As well as PPE, in the first wave of the pandemic, testing of health workers was slow to be implemented at scale and consistently failed to meet targets.

This not only put health care workers lives at risks but also many patients and most devastatingly led to elderly patients being discharged into care homes with deadly results.

Indeed, at the time Department of Health and Social Care guidance stated that “negative tests are not required prior to transfers/admissions into the care home”. This guidance and the general lack of testing led to many care worker deaths as well as care home residents becoming the population with the most COVID-19 deaths in the country.

The worst thing about these tragic figures is an overriding sense that many deaths could have been avoided if health workers had not been let down by inadequacies in policy and implementation of PPE and testing by a Government that is determined never to admit its mistakes.

“The UK healthcare worker death toll is devastating,” EveryDoctor CEO Dr Julia Patterson told Byline Times. The organisation represents the concerns of NHS doctors and were co-claimants in the Good Law Project’s case against the Government over PPE procurement.

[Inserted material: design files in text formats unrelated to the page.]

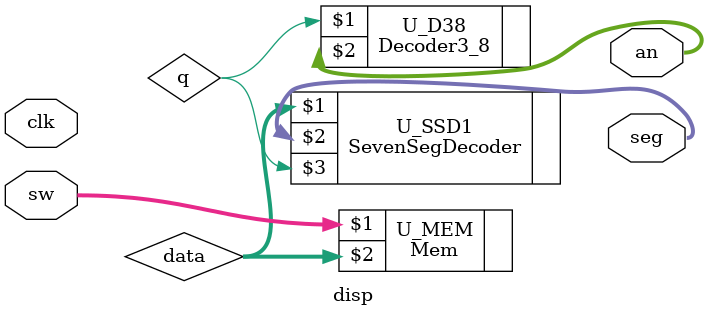
<source format=sv>
module disp(clk,sw,seg,an);
    input logic clk;
    input logic[15:0] sw;       // 16Î»Êý¾Ý
    output logic[7:0] seg;      // 7¶ÎÊýÂë¹ÜÇý¶¯£¬µÍµçÆ½ÓÐÐ§
    output logic[7:0] an;       // 7¶ÎÊýÂë¹ÜÆ¬Ñ¡ÐÅºÅ£¬µÍµçÆ½ÓÐÐ§
   
    logic[3:0] data;
             
    Mem U_MEM (sw,data);
    Decoder3_8 U_D38(q, an);   //Æ¬Ñ¡
    SevenSegDecoder U_SSD1(data,seg,q);  //8¶ÎÂë

endmodule
</source>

“Many of these frontline workers were provided with no PPE at all during the first wave of COVID-19,” she continued. “These workers were unprotected as they saved lives, and the UK government have failed to take responsibility. NHS staff need better PPE; the COVID-19 case numbers are rising and every frontline health and social care worker should be provided with respirator masks because COVID-19 is airborne. This situation must never happen again.”